Glenrothes 1972-2005


When I first started drinking single malt whisky I was really into Glenrothes for a while. Some of this, truth be told, was due to the funky bottle shape of official releases (which are by far the majority of Glenrothes); but a large part of it was due to the fact that the vintage releases I first tried were very pleasant, very accessible whiskies. Such were the1991-2006, 1994-2009 and 1985-2005. I finished my last bottles of all of those before I started the blog and hence no reviews—though I should really check if I have reference samples of those saved (in those days I used to routinely save 6 oz of each bottle I opened for future reference).
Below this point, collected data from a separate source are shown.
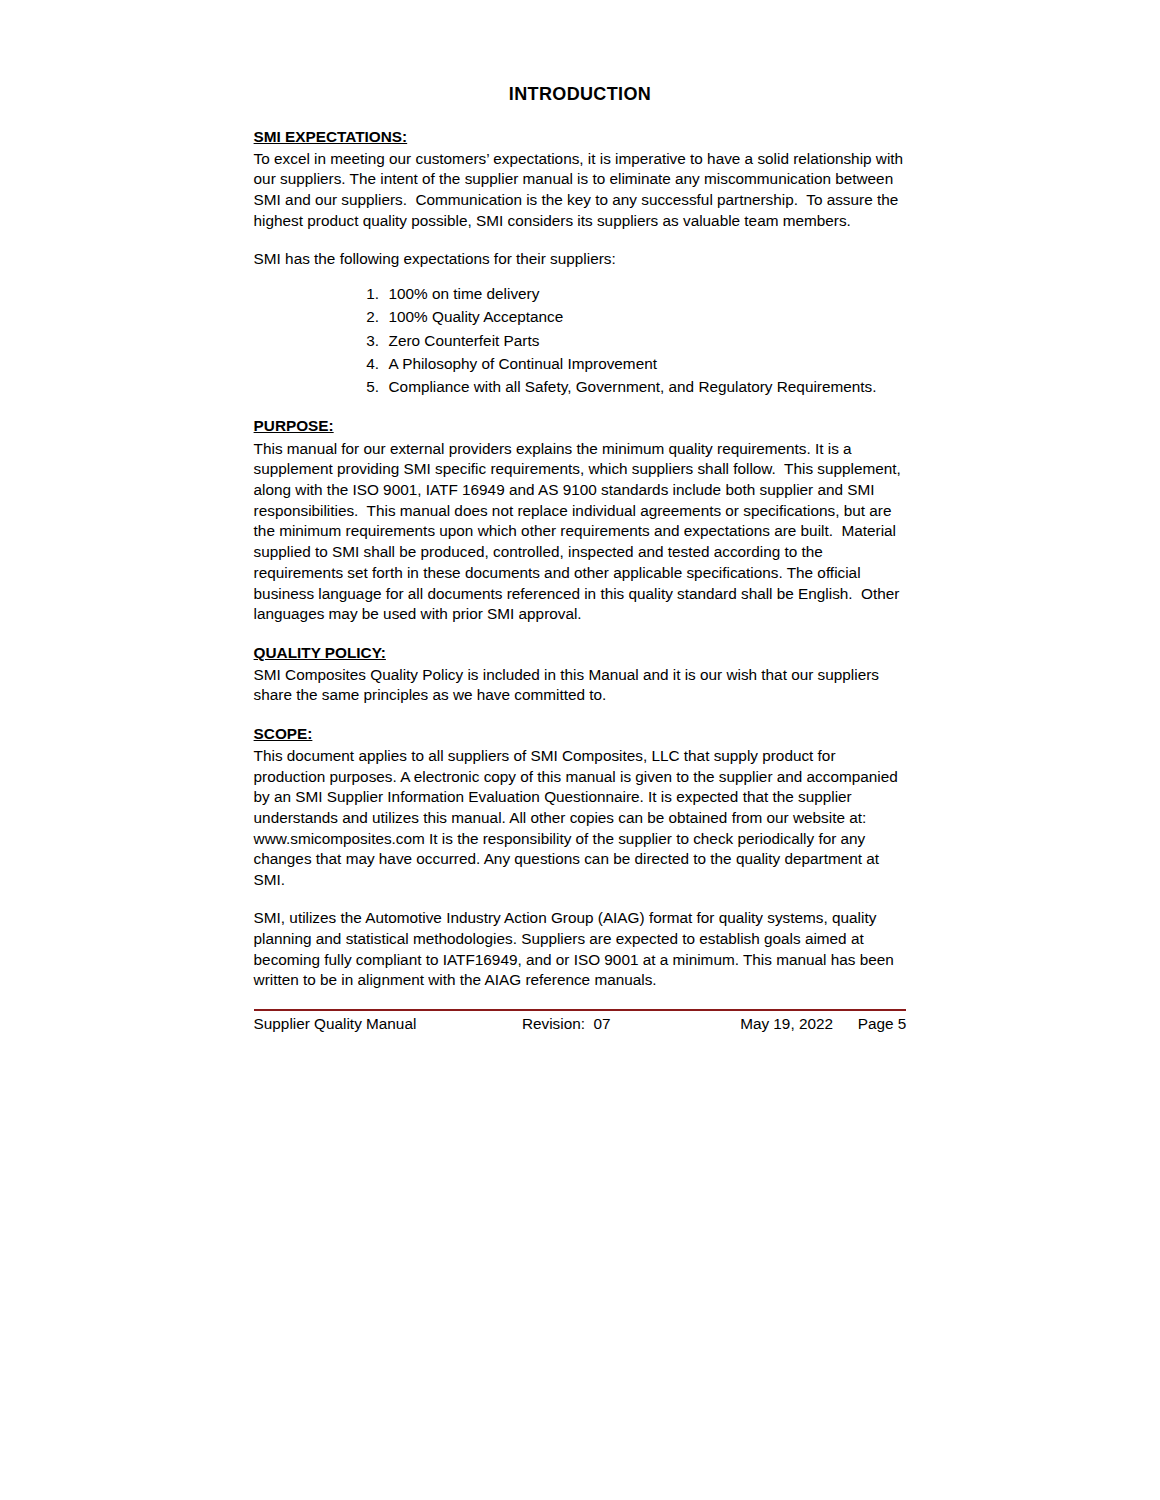INTRODUCTION
SMI EXPECTATIONS:
To excel in meeting our customers’ expectations, it is imperative to have a solid relationship with our suppliers. The intent of the supplier manual is to eliminate any miscommunication between SMI and our suppliers. Communication is the key to any successful partnership. To assure the highest product quality possible, SMI considers its suppliers as valuable team members.
SMI has the following expectations for their suppliers:
100% on time delivery
100% Quality Acceptance
Zero Counterfeit Parts
A Philosophy of Continual Improvement
Compliance with all Safety, Government, and Regulatory Requirements.
PURPOSE:
This manual for our external providers explains the minimum quality requirements. It is a supplement providing SMI specific requirements, which suppliers shall follow. This supplement, along with the ISO 9001, IATF 16949 and AS 9100 standards include both supplier and SMI responsibilities. This manual does not replace individual agreements or specifications, but are the minimum requirements upon which other requirements and expectations are built. Material supplied to SMI shall be produced, controlled, inspected and tested according to the requirements set forth in these documents and other applicable specifications. The official business language for all documents referenced in this quality standard shall be English. Other languages may be used with prior SMI approval.
QUALITY POLICY:
SMI Composites Quality Policy is included in this Manual and it is our wish that our suppliers share the same principles as we have committed to.
SCOPE:
This document applies to all suppliers of SMI Composites, LLC that supply product for production purposes. A electronic copy of this manual is given to the supplier and accompanied by an SMI Supplier Information Evaluation Questionnaire. It is expected that the supplier understands and utilizes this manual. All other copies can be obtained from our website at: www.smicomposites.com It is the responsibility of the supplier to check periodically for any changes that may have occurred. Any questions can be directed to the quality department at SMI.
SMI, utilizes the Automotive Industry Action Group (AIAG) format for quality systems, quality planning and statistical methodologies. Suppliers are expected to establish goals aimed at becoming fully compliant to IATF16949, and or ISO 9001 at a minimum. This manual has been written to be in alignment with the AIAG reference manuals.
Supplier Quality Manual Revision: 07 May 19, 2022 Page 5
Anyway, as a result, all the Glenrothes I’ve reviewed on the blog have been independent releases and most are above the age of 20. This one, however, is both an official release and the oldest Glenrothes I’ve yet had in terms of either age or vintage. It was distilled in 1972 and bottled in 2005. I found it a few years ago in the locked liquor room of a Korean grocery store in Los Angeles, listed for the long-ago price. I couldn’t find any reviews of it online but given the reasonable price to age ratio decided to take a chance on it. I’d saved the bottle for one of my whisky group’s premium tastings; but as it’s not clear when the pandemic will ever allow us to get together to drink again, I decided to open it by myself earlier this month. I’ve been drinking the bottle down at a rapid clip. Here before it dips too far below the halfway mark are my notes.

Glenrothes 1972-2005 (43%; from my own bottle)

Nose: A very appetizing mix of toasted oak, malt, toffee, brown sugar and fruit (apricot, a bit of mango, dried orange peel). As it sits the brown sugar and malt turn to maple syrup. A few drops of water push the oak back—though it also becomes a little more resinous—and make the fruit more fragrant (some fried plantain in there too now).

Palate: A thinner version of the nose with more of the oak than of the fruit. The texture is unfortunately thin as well. The oak becomes more prominent with each sip; the fruit is present but more as a ghost in the background. Let’s see what water does here. Well, it improves the texture and gives a little more depth to the fruit as well (now more of a real presence). The oak is still present but it’s in better balance with the fruit now.

Finish: Medium-long. The oak leaves the lasting impression but it’s not tannic or otherwise overbearing at all. Longer and spicier with water.

Comments: Well, the nose is lovely and has been getting better the longer the bottle stays open. The palate is just not at that level. Another 3% of abv and this could have been an all-timer. As it is, it is very good but I’m glad I bought it at the long-ago price.

Rating: 88 points.

3 thoughts on “Glenrothes 1972-2005

  1. Thanks for this. Glenrothes can be infuriating with their ABVs – the new core range (with age statements instead of vintages) is pretty good but it’s all 40% until you go up to the 18 year-old at 43%. Although I haven’t had the 1972, I miss the releases like it – there’s a heavy emphasis on sherry now.